→ **Recorded information**:
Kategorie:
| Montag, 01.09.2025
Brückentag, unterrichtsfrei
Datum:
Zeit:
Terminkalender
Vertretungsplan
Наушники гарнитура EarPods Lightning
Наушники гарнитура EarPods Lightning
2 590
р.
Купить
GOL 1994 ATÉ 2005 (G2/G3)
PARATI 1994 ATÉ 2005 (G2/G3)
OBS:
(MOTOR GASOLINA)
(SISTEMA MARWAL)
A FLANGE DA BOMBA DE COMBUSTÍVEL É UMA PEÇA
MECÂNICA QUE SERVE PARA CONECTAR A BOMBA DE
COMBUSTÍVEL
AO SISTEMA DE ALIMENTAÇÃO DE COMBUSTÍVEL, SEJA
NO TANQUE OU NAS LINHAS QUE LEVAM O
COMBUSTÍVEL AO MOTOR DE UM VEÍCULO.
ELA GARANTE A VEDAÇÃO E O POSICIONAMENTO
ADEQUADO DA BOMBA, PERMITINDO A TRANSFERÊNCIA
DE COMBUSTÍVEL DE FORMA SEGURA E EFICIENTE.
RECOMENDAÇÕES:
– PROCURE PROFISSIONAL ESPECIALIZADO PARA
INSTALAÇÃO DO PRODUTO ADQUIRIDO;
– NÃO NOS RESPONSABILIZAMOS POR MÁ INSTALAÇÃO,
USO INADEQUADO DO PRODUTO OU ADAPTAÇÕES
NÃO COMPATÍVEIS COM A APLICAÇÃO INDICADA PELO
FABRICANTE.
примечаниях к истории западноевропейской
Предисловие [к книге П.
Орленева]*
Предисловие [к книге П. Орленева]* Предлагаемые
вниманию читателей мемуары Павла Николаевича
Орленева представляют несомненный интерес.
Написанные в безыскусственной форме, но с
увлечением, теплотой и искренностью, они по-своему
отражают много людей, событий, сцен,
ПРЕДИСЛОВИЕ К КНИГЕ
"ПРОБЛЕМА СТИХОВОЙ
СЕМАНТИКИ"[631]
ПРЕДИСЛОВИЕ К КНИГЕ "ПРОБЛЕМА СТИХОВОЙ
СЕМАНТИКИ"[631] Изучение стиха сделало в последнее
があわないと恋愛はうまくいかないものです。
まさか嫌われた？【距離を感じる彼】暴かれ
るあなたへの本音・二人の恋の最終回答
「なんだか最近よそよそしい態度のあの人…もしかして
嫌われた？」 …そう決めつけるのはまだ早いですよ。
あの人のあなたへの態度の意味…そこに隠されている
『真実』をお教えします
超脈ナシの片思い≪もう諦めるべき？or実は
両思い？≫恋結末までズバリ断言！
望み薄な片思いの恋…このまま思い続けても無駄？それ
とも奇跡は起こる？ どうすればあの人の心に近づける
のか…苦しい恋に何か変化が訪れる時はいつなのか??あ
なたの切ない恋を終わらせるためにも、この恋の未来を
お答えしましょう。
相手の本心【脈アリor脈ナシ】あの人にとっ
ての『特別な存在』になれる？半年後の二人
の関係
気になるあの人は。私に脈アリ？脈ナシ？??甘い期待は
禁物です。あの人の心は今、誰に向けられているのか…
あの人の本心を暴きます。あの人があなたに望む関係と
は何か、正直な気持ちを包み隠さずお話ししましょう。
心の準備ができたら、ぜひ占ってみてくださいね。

→ **Task to carry out**: Give every line of text in the material above as a numbered list, skipping any blank lines.

→ **Result for this exercise**:
1. Kategorie:
2. | Montag, 01.09.2025
3. Brückentag, unterrichtsfrei
4. Datum:
5. Zeit:
6. Terminkalender
7. Vertretungsplan
8. Наушники гарнитура EarPods Lightning
9. Наушники гарнитура EarPods Lightning
10. 2 590
11. р.
12. Купить
13. GOL 1994 ATÉ 2005 (G2/G3)
14. PARATI 1994 ATÉ 2005 (G2/G3)
15. OBS:
16. (MOTOR GASOLINA)
17. (SISTEMA MARWAL)
18. A FLANGE DA BOMBA DE COMBUSTÍVEL É UMA PEÇA
19. MECÂNICA QUE SERVE PARA CONECTAR A BOMBA DE
20. COMBUSTÍVEL
21. AO SISTEMA DE ALIMENTAÇÃO DE COMBUSTÍVEL, SEJA
22. NO TANQUE OU NAS LINHAS QUE LEVAM O
23. COMBUSTÍVEL AO MOTOR DE UM VEÍCULO.
24. ELA GARANTE A VEDAÇÃO E O POSICIONAMENTO
25. ADEQUADO DA BOMBA, PERMITINDO A TRANSFERÊNCIA
26. DE COMBUSTÍVEL DE FORMA SEGURA E EFICIENTE.
27. RECOMENDAÇÕES:
28. – PROCURE PROFISSIONAL ESPECIALIZADO PARA
29. INSTALAÇÃO DO PRODUTO ADQUIRIDO;
30. – NÃO NOS RESPONSABILIZAMOS POR MÁ INSTALAÇÃO,
31. USO INADEQUADO DO PRODUTO OU ADAPTAÇÕES
32. NÃO COMPATÍVEIS COM A APLICAÇÃO INDICADA PELO
33. FABRICANTE.
34. примечаниях к истории западноевропейской
35. Предисловие [к книге П.
36. Орленева]*
37. Предисловие [к книге П. Орленева]* Предлагаемые
38. вниманию читателей мемуары Павла Николаевича
39. Орленева представляют несомненный интерес.
40. Написанные в безыскусственной форме, но с
41. увлечением, теплотой и искренностью, они по-своему
42. отражают много людей, событий, сцен,
43. ПРЕДИСЛОВИЕ К КНИГЕ
44. "ПРОБЛЕМА СТИХОВОЙ
45. СЕМАНТИКИ"[631]
46. ПРЕДИСЛОВИЕ К КНИГЕ "ПРОБЛЕМА СТИХОВОЙ
47. СЕМАНТИКИ"[631] Изучение стиха сделало в последнее
48. があわないと恋愛はうまくいかないものです。
49. まさか嫌われた？【距離を感じる彼】暴かれ
50. るあなたへの本音・二人の恋の最終回答
51. 「なんだか最近よそよそしい態度のあの人…もしかして
52. 嫌われた？」 …そう決めつけるのはまだ早いですよ。
53. あの人のあなたへの態度の意味…そこに隠されている
54. 『真実』をお教えします
55. 超脈ナシの片思い≪もう諦めるべき？or実は
56. 両思い？≫恋結末までズバリ断言！
57. 望み薄な片思いの恋…このまま思い続けても無駄？それ
58. とも奇跡は起こる？ どうすればあの人の心に近づける
59. のか…苦しい恋に何か変化が訪れる時はいつなのか??あ
60. なたの切ない恋を終わらせるためにも、この恋の未来を
61. お答えしましょう。
62. 相手の本心【脈アリor脈ナシ】あの人にとっ
63. ての『特別な存在』になれる？半年後の二人
64. の関係
65. 気になるあの人は。私に脈アリ？脈ナシ？??甘い期待は
66. 禁物です。あの人の心は今、誰に向けられているのか…
67. あの人の本心を暴きます。あの人があなたに望む関係と
68. は何か、正直な気持ちを包み隠さずお話ししましょう。
69. 心の準備ができたら、ぜひ占ってみてくださいね。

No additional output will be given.